[DATASET EXTRACT]
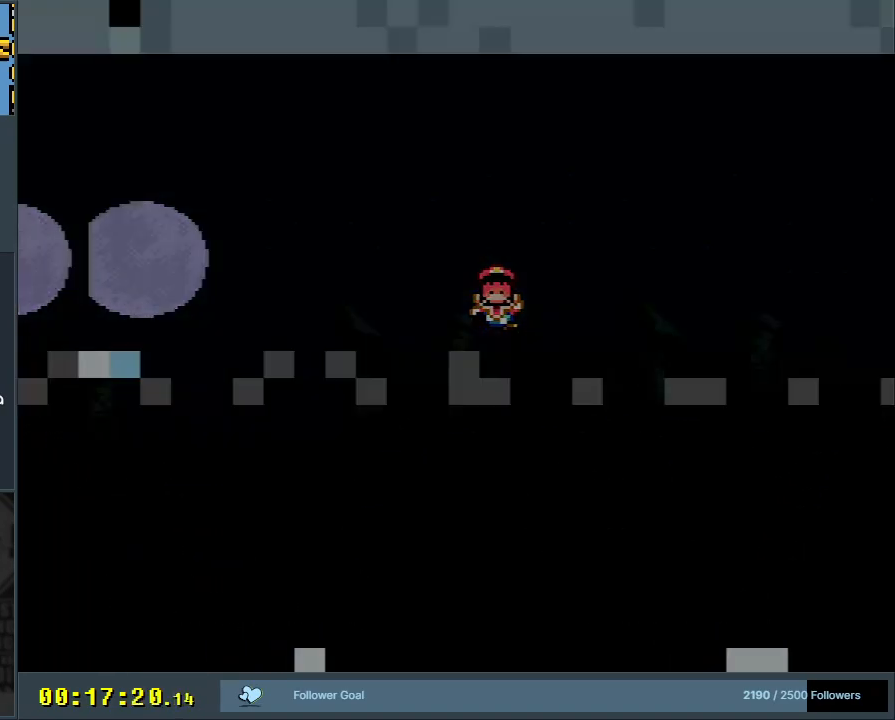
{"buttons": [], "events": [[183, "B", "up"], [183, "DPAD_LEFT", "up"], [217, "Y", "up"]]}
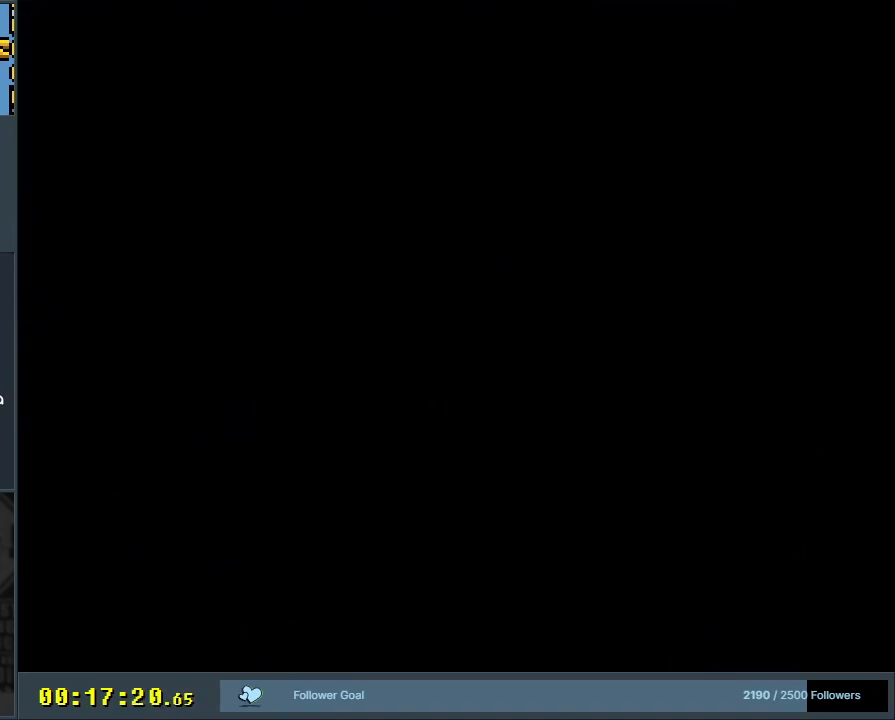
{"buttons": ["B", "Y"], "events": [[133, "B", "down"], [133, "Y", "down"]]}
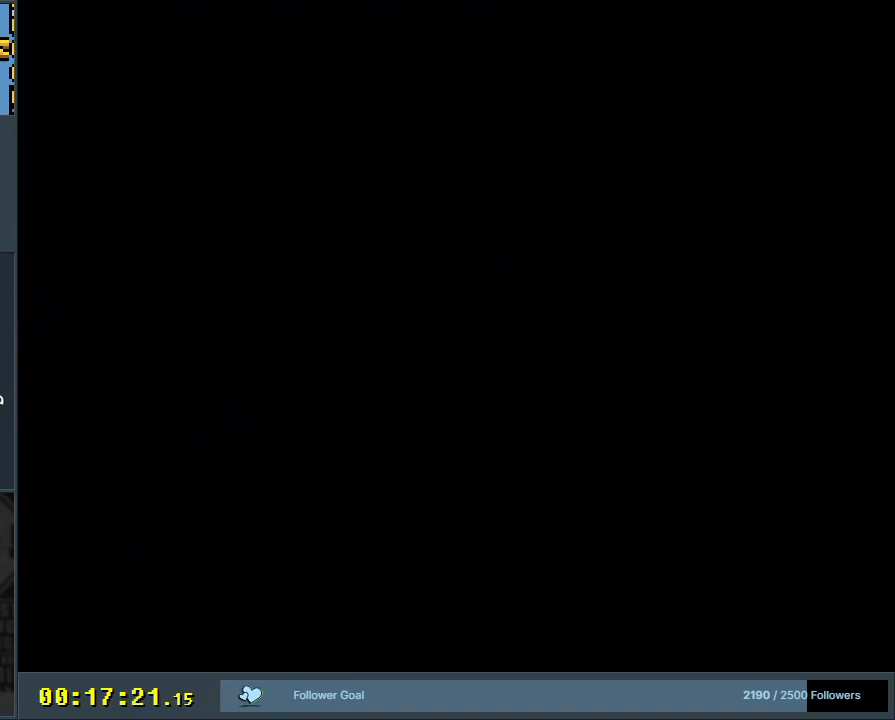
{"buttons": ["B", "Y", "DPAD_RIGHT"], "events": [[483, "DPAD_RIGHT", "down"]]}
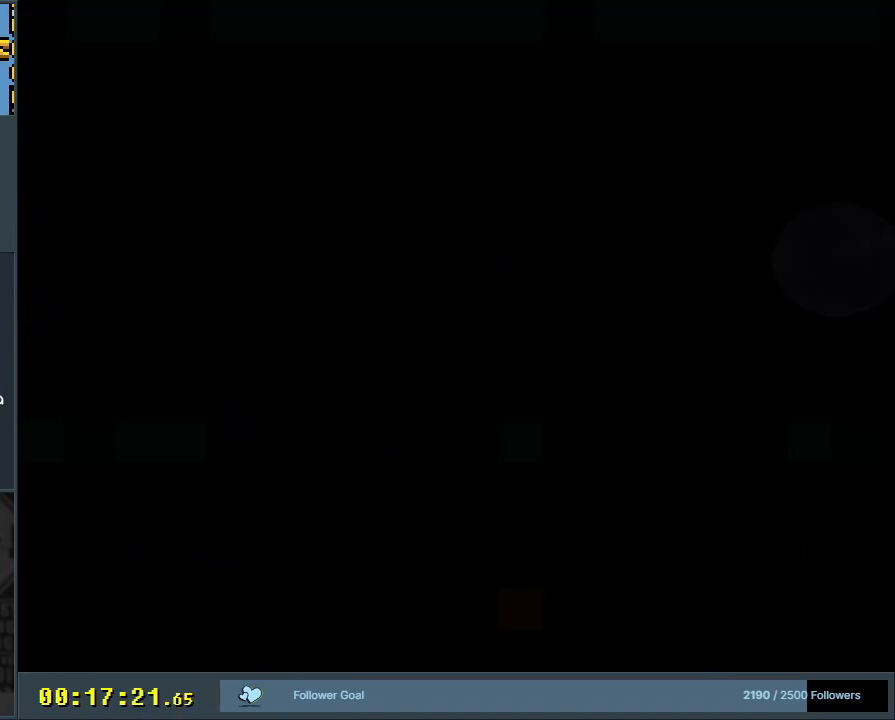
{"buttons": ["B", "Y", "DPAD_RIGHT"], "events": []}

[ABOUT THIS EXERCISE] Apart from the pictures, the whole listing should be reproduced exactly.

[TASK ANSWER]
{"buttons": [], "events": [[183, "B", "up"], [183, "DPAD_LEFT", "up"], [217, "Y", "up"]]}
{"buttons": ["B", "Y"], "events": [[133, "B", "down"], [133, "Y", "down"]]}
{"buttons": ["B", "Y", "DPAD_RIGHT"], "events": [[483, "DPAD_RIGHT", "down"]]}
{"buttons": ["B", "Y", "DPAD_RIGHT"], "events": []}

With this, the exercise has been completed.